El
Señor miró desde los cielos, desde el trono confortable del Supremo; aquellas
cartas de repudio que los hombres firmaban sin reproche; vio a los reyes de
este mundo, montados en los hombros de los pobres; observando entre los
tiempos, los amos latigueando a sus esclavos y los ricos sacando jugo de los
pobres. Reparó entre lágrimas que caían
de sus ojos, que había huérfanos y viudas indefensas por doquiera. Vio a los quebrantados lamentando su
desdicha, y a los despreciados mendigando pan de muerte.
Se
compadeció, levantándose del cómodo lugar del que era el dueño, tomó la forma de
uno de estos siervos (Filipenses 2:6-7) y en el campo sacó sangre de sus manos
al surcar con el arado; llevó la marca del esclavo en sus espaldas, soportando
allí sobre sus hombros, aquella carga que llevaba el jornalero.
Comprendió
el sollozo intenso de los desamparados y el gemir profundo de aquellos abatidos
por los hombres.
Extendió
un decreto anulando las cartas de repudio (Mateo 19:8-9), y dictó para los
huérfanos edicto de adopción en su familia (Efesios 1:5).
Allí
con ese corazón, predicó a los que tenían muerta la esperanza, dando buenas
nuevas a los más necesitados.
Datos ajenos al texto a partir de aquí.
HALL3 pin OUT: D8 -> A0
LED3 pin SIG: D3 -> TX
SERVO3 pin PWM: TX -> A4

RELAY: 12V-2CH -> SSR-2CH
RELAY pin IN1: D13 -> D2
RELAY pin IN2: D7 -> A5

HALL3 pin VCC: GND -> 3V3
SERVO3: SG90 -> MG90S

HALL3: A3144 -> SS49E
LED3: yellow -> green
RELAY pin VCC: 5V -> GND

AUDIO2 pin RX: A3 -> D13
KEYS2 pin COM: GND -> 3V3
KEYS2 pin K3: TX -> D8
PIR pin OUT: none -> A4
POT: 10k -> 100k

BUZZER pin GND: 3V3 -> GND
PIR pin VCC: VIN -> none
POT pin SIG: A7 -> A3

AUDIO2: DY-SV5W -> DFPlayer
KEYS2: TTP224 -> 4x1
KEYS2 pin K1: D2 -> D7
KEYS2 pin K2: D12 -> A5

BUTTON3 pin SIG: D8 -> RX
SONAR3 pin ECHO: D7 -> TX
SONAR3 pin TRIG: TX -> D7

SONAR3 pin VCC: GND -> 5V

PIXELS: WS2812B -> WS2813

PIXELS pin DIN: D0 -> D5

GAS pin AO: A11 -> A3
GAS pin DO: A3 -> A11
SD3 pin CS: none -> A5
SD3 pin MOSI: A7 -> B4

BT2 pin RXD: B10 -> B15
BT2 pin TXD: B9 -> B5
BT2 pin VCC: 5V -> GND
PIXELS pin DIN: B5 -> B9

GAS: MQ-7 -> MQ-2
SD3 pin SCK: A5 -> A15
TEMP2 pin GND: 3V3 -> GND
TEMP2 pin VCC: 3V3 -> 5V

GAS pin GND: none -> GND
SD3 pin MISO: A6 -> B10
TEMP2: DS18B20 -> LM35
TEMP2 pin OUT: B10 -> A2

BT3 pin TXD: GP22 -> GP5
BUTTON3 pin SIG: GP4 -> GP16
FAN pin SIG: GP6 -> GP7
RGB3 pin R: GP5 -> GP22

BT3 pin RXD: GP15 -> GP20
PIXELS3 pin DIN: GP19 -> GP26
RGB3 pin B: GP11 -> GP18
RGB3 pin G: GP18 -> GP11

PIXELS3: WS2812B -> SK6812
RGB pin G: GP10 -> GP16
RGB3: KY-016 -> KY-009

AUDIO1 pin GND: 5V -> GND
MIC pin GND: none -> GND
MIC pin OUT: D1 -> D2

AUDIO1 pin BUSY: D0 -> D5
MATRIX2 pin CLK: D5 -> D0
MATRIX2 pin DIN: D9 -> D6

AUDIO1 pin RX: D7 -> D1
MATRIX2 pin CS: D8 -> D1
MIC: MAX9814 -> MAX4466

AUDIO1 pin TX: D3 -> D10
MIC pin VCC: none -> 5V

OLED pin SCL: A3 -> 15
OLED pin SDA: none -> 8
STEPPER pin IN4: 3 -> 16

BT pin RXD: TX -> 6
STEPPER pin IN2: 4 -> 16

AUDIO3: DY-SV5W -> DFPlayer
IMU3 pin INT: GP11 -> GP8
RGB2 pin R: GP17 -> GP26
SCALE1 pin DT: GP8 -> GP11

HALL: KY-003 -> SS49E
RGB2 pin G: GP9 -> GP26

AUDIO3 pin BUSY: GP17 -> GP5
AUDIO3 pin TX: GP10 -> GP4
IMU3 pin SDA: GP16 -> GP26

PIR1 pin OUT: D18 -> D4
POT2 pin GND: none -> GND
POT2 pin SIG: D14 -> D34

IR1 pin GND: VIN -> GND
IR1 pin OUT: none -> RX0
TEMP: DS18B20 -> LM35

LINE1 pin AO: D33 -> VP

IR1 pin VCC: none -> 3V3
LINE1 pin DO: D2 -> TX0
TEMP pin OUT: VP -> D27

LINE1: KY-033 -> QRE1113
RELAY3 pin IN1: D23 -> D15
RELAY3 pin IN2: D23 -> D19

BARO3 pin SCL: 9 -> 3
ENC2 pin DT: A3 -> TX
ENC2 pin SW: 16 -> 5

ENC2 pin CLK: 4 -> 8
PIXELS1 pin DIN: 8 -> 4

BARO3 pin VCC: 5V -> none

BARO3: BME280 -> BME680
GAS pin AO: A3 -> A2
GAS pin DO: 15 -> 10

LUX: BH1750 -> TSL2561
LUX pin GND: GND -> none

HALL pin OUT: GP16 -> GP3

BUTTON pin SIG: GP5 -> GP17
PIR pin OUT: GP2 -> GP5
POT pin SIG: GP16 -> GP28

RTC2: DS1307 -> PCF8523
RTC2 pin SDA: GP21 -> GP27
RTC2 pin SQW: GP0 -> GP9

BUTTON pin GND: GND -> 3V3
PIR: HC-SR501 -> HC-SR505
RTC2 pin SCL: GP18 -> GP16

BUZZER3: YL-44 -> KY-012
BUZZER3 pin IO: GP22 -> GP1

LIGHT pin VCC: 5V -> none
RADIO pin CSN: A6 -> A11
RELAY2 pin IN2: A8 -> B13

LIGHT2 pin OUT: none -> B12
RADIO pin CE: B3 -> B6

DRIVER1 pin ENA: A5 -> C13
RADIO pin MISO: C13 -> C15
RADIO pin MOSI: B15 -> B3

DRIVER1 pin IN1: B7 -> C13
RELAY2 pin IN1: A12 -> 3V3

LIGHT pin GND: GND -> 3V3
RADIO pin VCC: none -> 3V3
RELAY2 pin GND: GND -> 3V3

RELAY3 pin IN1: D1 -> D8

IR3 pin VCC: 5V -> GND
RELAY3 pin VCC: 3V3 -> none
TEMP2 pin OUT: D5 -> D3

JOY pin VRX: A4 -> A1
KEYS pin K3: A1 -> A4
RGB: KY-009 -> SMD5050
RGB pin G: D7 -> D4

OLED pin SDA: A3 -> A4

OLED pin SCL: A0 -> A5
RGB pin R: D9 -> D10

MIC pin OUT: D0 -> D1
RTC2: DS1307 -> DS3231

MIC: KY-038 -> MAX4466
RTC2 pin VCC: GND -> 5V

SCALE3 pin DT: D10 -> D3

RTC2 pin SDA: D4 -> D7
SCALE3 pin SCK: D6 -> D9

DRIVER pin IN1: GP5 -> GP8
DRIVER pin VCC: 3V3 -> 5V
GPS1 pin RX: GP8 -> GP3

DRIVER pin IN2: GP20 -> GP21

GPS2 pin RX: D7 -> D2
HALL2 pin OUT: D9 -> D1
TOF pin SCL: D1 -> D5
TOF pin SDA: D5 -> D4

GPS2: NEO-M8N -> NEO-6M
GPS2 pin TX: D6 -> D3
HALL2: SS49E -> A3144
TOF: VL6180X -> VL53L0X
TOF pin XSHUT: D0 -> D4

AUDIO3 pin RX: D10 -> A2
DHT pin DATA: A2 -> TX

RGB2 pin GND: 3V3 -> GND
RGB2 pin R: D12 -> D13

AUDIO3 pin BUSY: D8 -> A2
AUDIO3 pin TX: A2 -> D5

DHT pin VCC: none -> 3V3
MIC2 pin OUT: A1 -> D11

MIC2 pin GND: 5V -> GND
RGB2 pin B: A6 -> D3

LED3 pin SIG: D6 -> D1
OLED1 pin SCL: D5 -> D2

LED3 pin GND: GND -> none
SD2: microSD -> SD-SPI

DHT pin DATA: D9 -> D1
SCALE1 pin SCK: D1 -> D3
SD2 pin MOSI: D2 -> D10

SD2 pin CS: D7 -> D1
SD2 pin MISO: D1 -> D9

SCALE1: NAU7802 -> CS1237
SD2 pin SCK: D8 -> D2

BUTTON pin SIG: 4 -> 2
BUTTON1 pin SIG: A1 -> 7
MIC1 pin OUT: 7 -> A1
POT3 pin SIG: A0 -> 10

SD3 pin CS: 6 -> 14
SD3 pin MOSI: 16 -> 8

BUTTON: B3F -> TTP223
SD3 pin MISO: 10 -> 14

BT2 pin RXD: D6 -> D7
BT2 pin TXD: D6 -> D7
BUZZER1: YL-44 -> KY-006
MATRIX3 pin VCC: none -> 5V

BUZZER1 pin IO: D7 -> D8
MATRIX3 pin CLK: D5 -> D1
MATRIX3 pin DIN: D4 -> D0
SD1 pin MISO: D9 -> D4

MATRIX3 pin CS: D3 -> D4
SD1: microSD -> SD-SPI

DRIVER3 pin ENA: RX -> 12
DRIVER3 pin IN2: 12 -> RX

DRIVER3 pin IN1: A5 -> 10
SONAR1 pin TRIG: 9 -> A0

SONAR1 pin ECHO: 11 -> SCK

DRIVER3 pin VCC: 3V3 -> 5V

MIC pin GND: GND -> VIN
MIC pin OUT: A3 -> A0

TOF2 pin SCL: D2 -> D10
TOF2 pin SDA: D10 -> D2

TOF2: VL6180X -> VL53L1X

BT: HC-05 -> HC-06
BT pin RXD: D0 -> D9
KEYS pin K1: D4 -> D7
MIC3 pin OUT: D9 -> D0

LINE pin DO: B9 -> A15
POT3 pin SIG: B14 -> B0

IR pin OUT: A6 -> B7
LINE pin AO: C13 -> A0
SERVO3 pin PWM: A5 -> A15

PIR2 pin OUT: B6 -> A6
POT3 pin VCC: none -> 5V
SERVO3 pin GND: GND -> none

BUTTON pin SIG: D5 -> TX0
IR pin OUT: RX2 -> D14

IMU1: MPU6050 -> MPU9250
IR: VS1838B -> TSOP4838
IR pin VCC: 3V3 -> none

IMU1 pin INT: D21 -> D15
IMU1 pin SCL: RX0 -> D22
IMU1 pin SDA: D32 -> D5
Rompiendo con
lo que estaba establecido, abrazó al que se había perdido y se hizo amigo del
mendigo. Trajo buenas nuevas para el
débil y afligido, dando gran sabiduría para el carente de pericia. Diseñó el evangelio de Su Reino, dictaminando
sacar del basurero, a todo aquel que sin fortuna estaba hundido entre el fango
movedizo del abismo, haciéndolo sentar junto a los príncipes, sus hijos
predilectos (Salmo 113:7-8), escogiendo a los que habían sufrido menosprecio,
lo más vil e ignorante de la tierra (1Corintios 1:28) para levantarlos sobre
sabios y entendidos, y hacerlos Hijos escogidos. Escuchó la oración del desvalido (Salmo
102:7) haciéndose padre de los huérfanos y los compungidos (Salmo 68:5)
Jesús
llegó a la tierra diciendo a este mundo “bienaventurados los que sufren” pues
recibirán desde arriba el consuelo; publicó libertad a los cautivos, porque
este era el tiempo de la buena voluntad del Dios Eterno… el tiempo del buen
óleo y nunca más de la ceniza (Isaías 61:1-3), pues Él se ha compadecido del
que ha sido repudiado, se conmovió de la bajeza del que ha sufrido menosprecio y
se ha identificado con aquel que ha sido atribulado en el triste vertedero de
las sombras de este siglo… Él es el Dios
del desvalido.
Padre de huérfanos y defensor de viudas,
es Dios en su santa morada. Dios hace habitar en familia a los desamparados; Saca
a los cautivos a prosperidad; Mas los rebeldes habitan en tierra seca. Salmos 68:5-7.